Wednesday, February 27, 2008

Quark Park

Crammed into a narrow wedge of land in downtown Princeton, N.J., an unusual but ephemeral park presents a quirky celebration of art, science, mathematics, architecture, and landscape design.


A neon sign marks the entrance to Quark Park in Princeton, N.J. Marc Pelletier's 120-cell sculpture is visible below the sign.

Named Quark Park, this Alice-in-Wonderlandish garden offers an enchanting visual and aural experience. Granite pillars ring with resonant tones. Crystal shafts sprout from sand, reaching for the sky. Glass bubbles float in a sparkling sea. Mirrored double helices flash fragments of light as they twirl in the breeze. An intricate, stainless-steel cage glints geometrically in brilliant sunlight.


When struck by a metal rod, each of these granite pillars emits a tone. This "augmented lithophone" was created by sculptor Jonathan Shor, in collaboration with Princeton music and computer science professor Perry Cook. Signal processing equipment enhances the vibrations to simulate a cave-like setting.

The park was conceived, designed, and organized by architect Kevin Wilkes and colleagues Peter Soderman and Alan Goodheart. It temporarily fills a sliver of land that is to be redeveloped into housing, so the park is open to the public only through November.


The "Light Emerging" sculpture is meant to represent the nacsent industry of solid-state lighting.
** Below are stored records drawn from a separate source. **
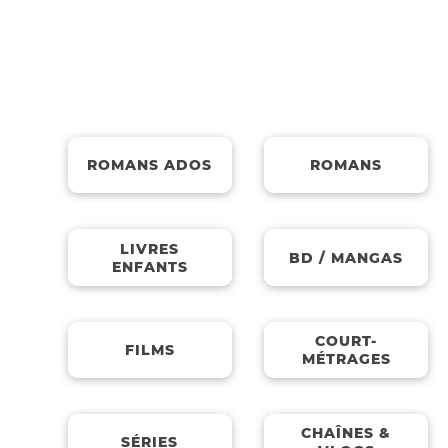
Médiathèque
ROMANS ADOS
ROMANS
LIVRES
BD / MANGAS
ENFANTS
COURT-
FILMS
MÉTRAGES
CHAÎNES &
SÉRIES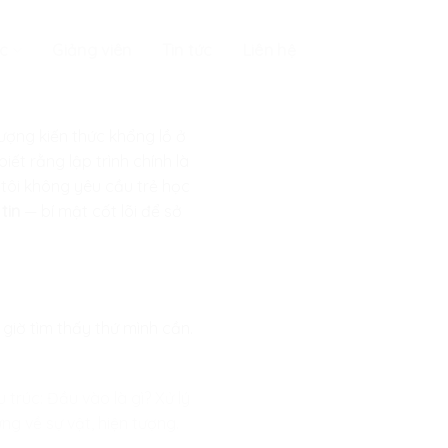
c
Giảng viên
Tin tức
Liên hệ
lượng kiến thức khổng lồ ở
iết rằng lập trình chính là
 tôi không yêu cầu trẻ học
tin
— bí mật cốt lõi để sở
 giờ tìm thấy thứ mình cần.
 trúc: Đầu vào là gì? Xử lý
ng về sự vật, hiện tượng.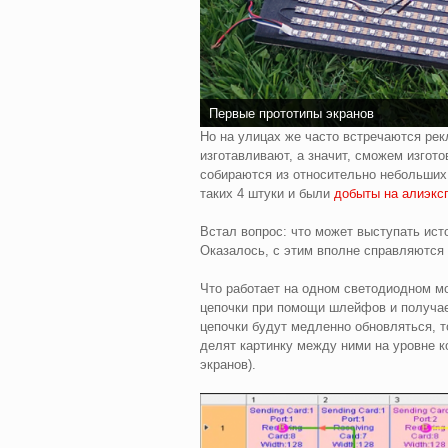
Первые прототипы экранов
Но на улицах же часто встречаются рекл
изготавливают, а значит, сможем изгот
собираются из относительно небольших
таких 4 штуки и были
добыты на алиэкс
Встал вопрос: что может выступать ист
Оказалось, с этим вполне справляются
Что работает на одном светодиодном мо
цепочки при помощи шлейфов и получае
цепочки будут медленно обновляться, т
делят картинку между ними на уровне 
экранов).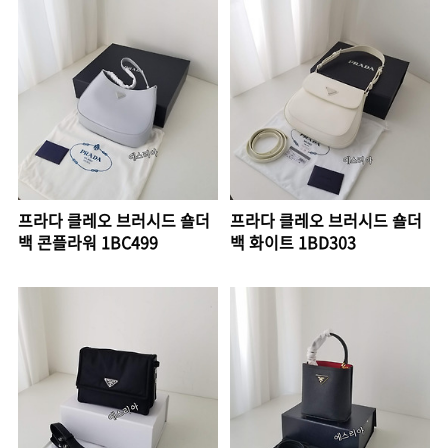
프라다 클레오 브러시드 숄더
프라다 클레오 브러시드 숄더
백 콘플라워 1BC499
백 화이트 1BD303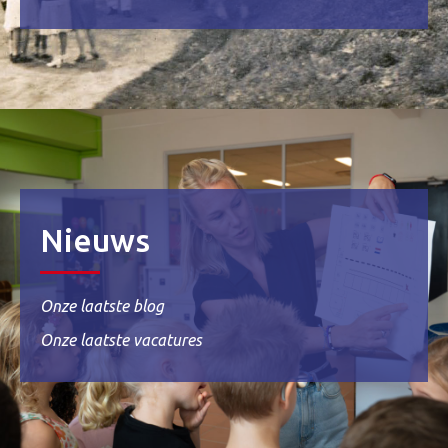
Nieuws
Onze laatste blog
Onze laatste vacatures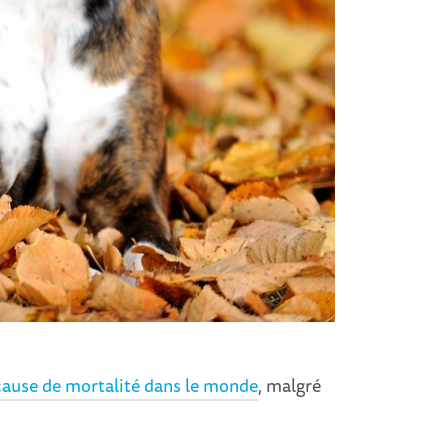
ause de mortalité dans le monde
, malgré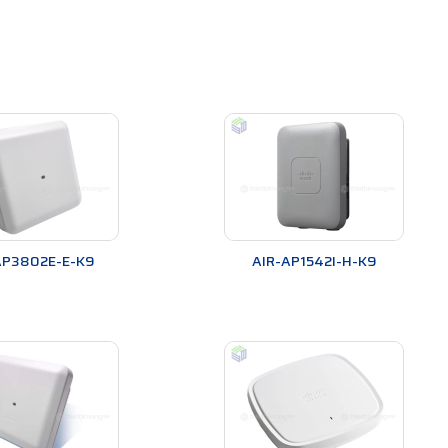
AP3802E-E-K9
AIR-AP1542I-H-K9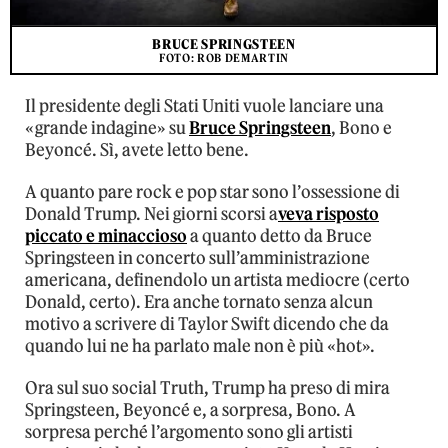
BRUCE SPRINGSTEEN
FOTO: ROB DEMARTIN
Il presidente degli Stati Uniti vuole lanciare una
«grande indagine» su
Bruce Springsteen
, Bono e
Beyoncé. Sì, avete letto bene.
A quanto pare rock e pop star sono l’ossessione di
Donald Trump. Nei giorni scorsi a
veva risposto
piccato e minaccioso
a quanto detto da Bruce
Springsteen in concerto sull’amministrazione
americana, definendolo un artista mediocre (certo
Donald, certo). Era anche tornato senza alcun
motivo a scrivere di Taylor Swift dicendo che da
quando lui ne ha parlato male non è più «hot».
Ora sul suo social Truth, Trump ha preso di mira
Springsteen, Beyoncé e, a sorpresa, Bono. A
sorpresa perché l’argomento sono gli artisti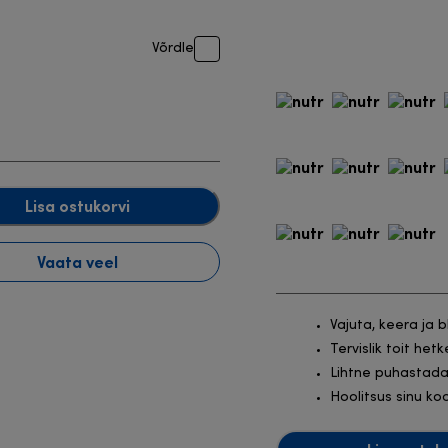
Võrdle
Lisa ostukorvi
Vaata veel
Vajuta, keera ja 
Tervislik toit het
Lihtne puhastad
Hoolitsus sinu ko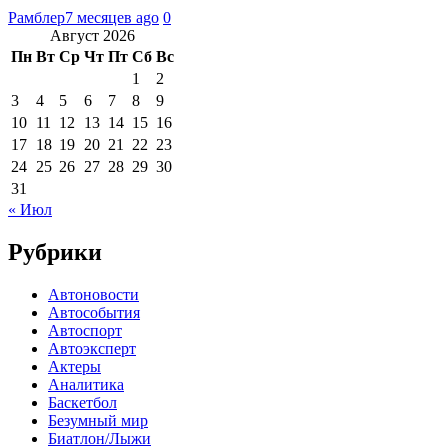
Рамблер
7 месяцев ago
0
Август 2026
Пн
Вт
Ср
Чт
Пт
Сб
Вс
1
2
3
4
5
6
7
8
9
10
11
12
13
14
15
16
17
18
19
20
21
22
23
24
25
26
27
28
29
30
31
« Июл
Рубрики
Автоновости
Автособытия
Автоспорт
Автоэксперт
Актеры
Аналитика
Баскетбол
Безумный мир
Биатлон/Лыжи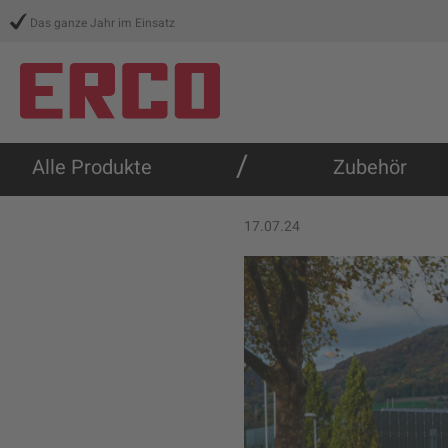
springen
Zur Hauptnavigation springen
Das ganze Jahr im Einsatz
/
Alle Produkte
Zubehör
17.07.24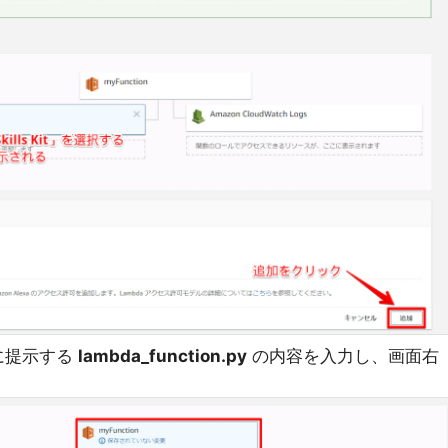
に提示する
lambda_function.py
の内容を入力し、画面右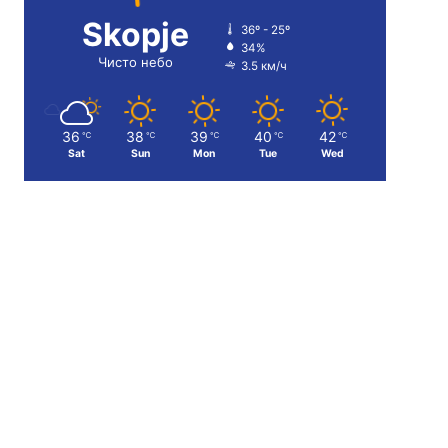
Skopje
36º - 25º
34%
Чисто небо
3.5 км/ч
36
38
39
40
42
℃
℃
℃
℃
℃
Sat
Sun
Mon
Tue
Wed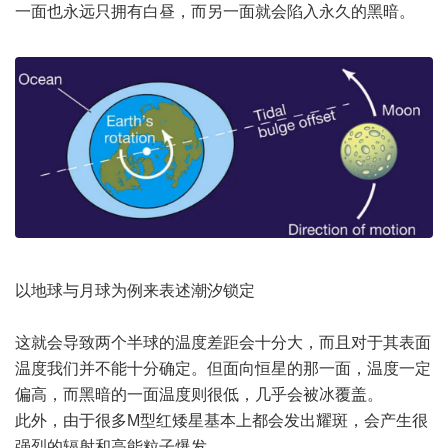
一面也永远只拥有白昼，而另一面就会陷入永久的黑暗。
以地球与月球为例来表述潮汐锁定
这就会导致两个半球的温度差距会十分大，而且对于其表面
温度我们并不能十分确定。但面向恒星的那一面，温度一定
偏高，而黑暗的一面温度则很低，几乎会被冰覆盖。
此外，由于很多M型红矮星基本上都会发出耀斑，会产生很
强烈的辐射和高能粒子爆发。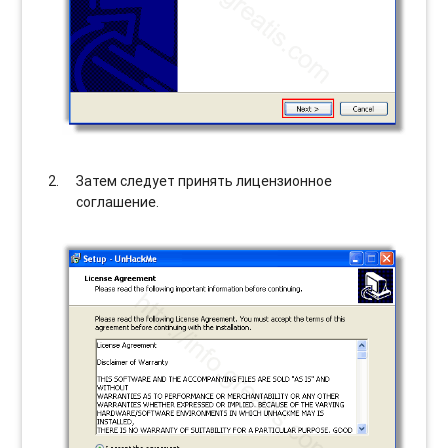
Затем следует принять лицензионное
соглашение.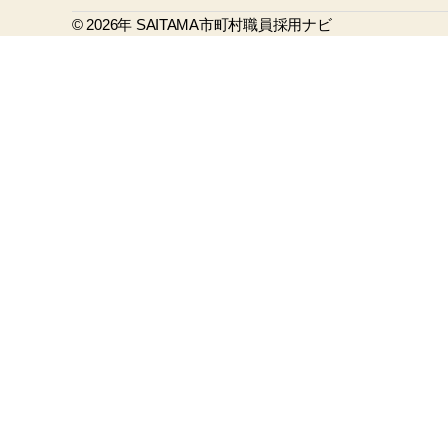
b
© 2026年
o
SAITAMA市町村職員採用ナビ
o
k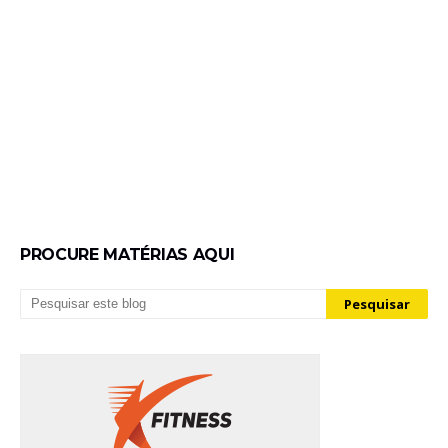
PROCURE MATÉRIAS AQUI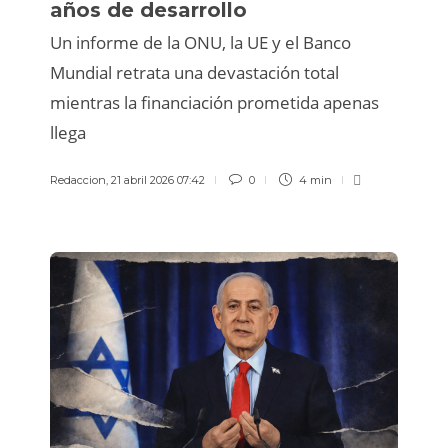
años de desarrollo
Un informe de la ONU, la UE y el Banco
Mundial retrata una devastación total
mientras la financiación prometida apenas
llega
Redaccion
,
21 abril 2026 07:42
0
4 min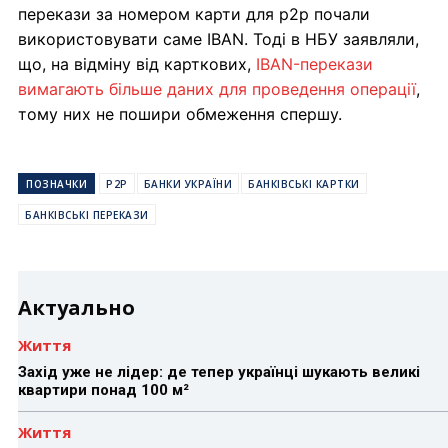
перекази за номером карти для p2p почали
використовувати саме IBAN. Тоді в НБУ заявляли,
що, на відміну від карткових,
IBAN-перекази
вимагають більше даних для проведення операції
,
тому них не пошири обмеження спершу.
ПОЗНАЧКИ
P2P
БАНКИ УКРАЇНИ
БАНКІВСЬКІ КАРТКИ
БАНКІВСЬКІ ПЕРЕКАЗИ
Актуально
Життя
Захід уже не лідер: де тепер українці шукають великі
квартири понад 100 м²
Життя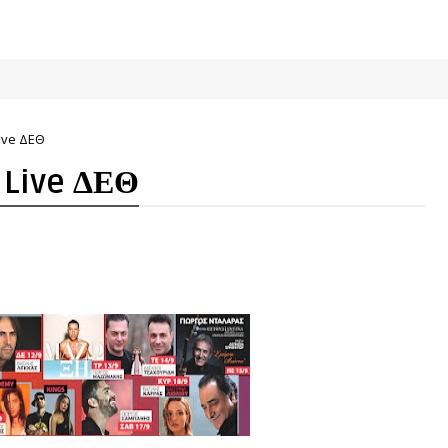
ive ΔΕΘ
 Live ΔΕΘ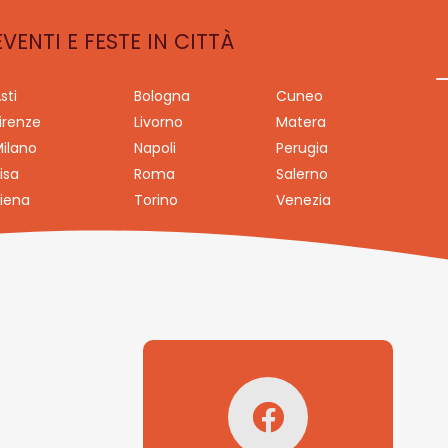
EVENTI E FESTE IN CITTÀ
sti
Bologna
Cuneo
irenze
Livorno
Matera
ilano
Napoli
Perugia
isa
Roma
Salerno
iena
Torino
Venezia
Seguici su
Facebook!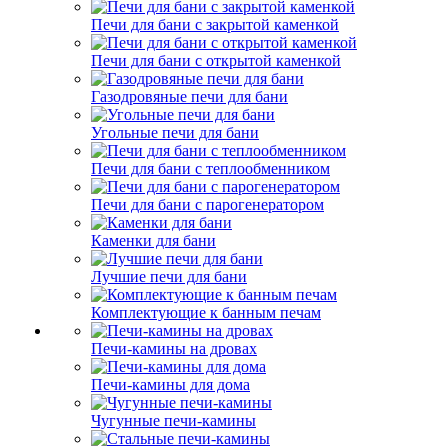
Печи для бани с закрытой каменкой
Печи для бани с открытой каменкой
Газодровяные печи для бани
Угольные печи для бани
Печи для бани с теплообменником
Печи для бани с парогенератором
Каменки для бани
Лучшие печи для бани
Комплектующие к банным печам
Печи-камины на дровах
Печи-камины для дома
Чугунные печи-камины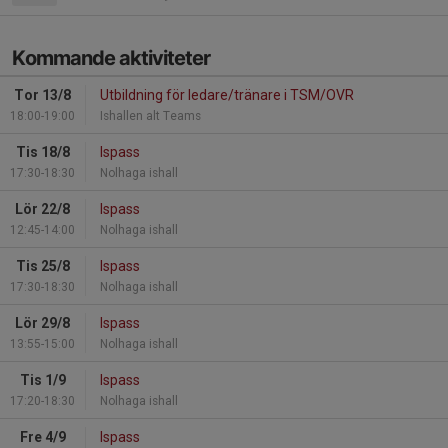
Kommande aktiviteter
Tor 13/8
Utbildning för ledare/tränare i TSM/OVR
18:00-19:00
Ishallen alt Teams
Tis 18/8
Ispass
17:30-18:30
Nolhaga ishall
Lör 22/8
Ispass
12:45-14:00
Nolhaga ishall
Tis 25/8
Ispass
17:30-18:30
Nolhaga ishall
Lör 29/8
Ispass
13:55-15:00
Nolhaga ishall
Tis 1/9
Ispass
17:20-18:30
Nolhaga ishall
Fre 4/9
Ispass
The bottom of each plastic rod has a thin layer of phosphor that converts incoming blue light into a particular color. At night, these colors are visible on the canopy that hangs over the rods.

The mathematical highlight is a stainless-steel sculpture by Marc Pelletier, honoring Princeton mathematician John H. Conway. The sculpture represents a three-dimensional shadow, or projection, of a famous, four-dimensional figure sometimes called the 120-cell, where each cell (or three-dimensional face) is a dodecahedron.


Glinting sunlight highlights pentagons that form the basis of Marc Pelletier's 120-cell sculpture.

A regular dodecahedron has 30 edges and 12 faces, each of which is a regular pentagon. Its four-dimensional analog—a polydodecahedron—contains 120 dodecahedra. Pelletier's sculpture embodies one possible, particularly symmetric projection of this four-dimensional object in three dimensions.


This view of the 120-cell reveals striking symmetries.

The sculpture, in which steel rods define the edges of the object's dodecahedra, features an undistorted dodecahedron at its center. This dodecahedron is surrounded by 12 others, which are only slightly distorted by foreshortening. Proceeding outward, the next layer has 20 dodecahedra, then 12 more that are considerably flattened by foreshortening. The final layer consists of 30 dodecahedra that are seen edge-on and so appear flat, delineating the sculpture's outer surface.


In a different setting and viewed from a different angle, the 120-cell shows off other geometric patterns.

The original version of the 120-cell sculpture created by Pelletier is located at the Fields Institute in Toronto, where it honors geometer H.S.M. Coxeter, who died in 2003.


This model, crafted by George Hart, represents an alternative three-dimensional projection of the 120-cell—one that shows all of the object's 120 cells.

Another sculpture at Quark Park that has a mathematical element is the result of a collaboration between Princeton physicist Paul Steinhardt and sculptor Christoph Spath. Called "Forbidden Geometry," it is based on three-dimensional models of four different shapes that can be combined as building blocks to form so-called quasicrystals.


This sculpted model of a quasicrystal is made up of 6 building blocks (zonohedra), three fashioned from limestone and three from glass. The projections on the blocks represent the rules that define how blocks can be combined to form larger structures.

One of my favorite installations at Quark Park appears to have, at first glance, little to do with mathematics. Called "Motion in the Ocean," it consists of 1,200 hand-blown glass bubbles hanging from an overhead frame. The assemblage looks like a school of glistening fish, drifting underwater in a seaweedy nook.


Glass artist Bob Kuster collaborated with mechanical engineer Naomi Ehrich Leonard to create a school of glass fish.

Mechanical engineer Naomi Ehrich Leonard, who inspired the artwork, studies how animals use feedback to move as a cohesive whole, with the idea of applying similar principles to coordinate the movements of robots. The result may be a school of robotic underwater gliders. And there's certainly math in modeling the synchrony and interconnectedness required to get this to work.


Entering a glassy sea.

It's a shame that this assemblage and all the other wonderful elements of Quark Park will soon disperse and disappear.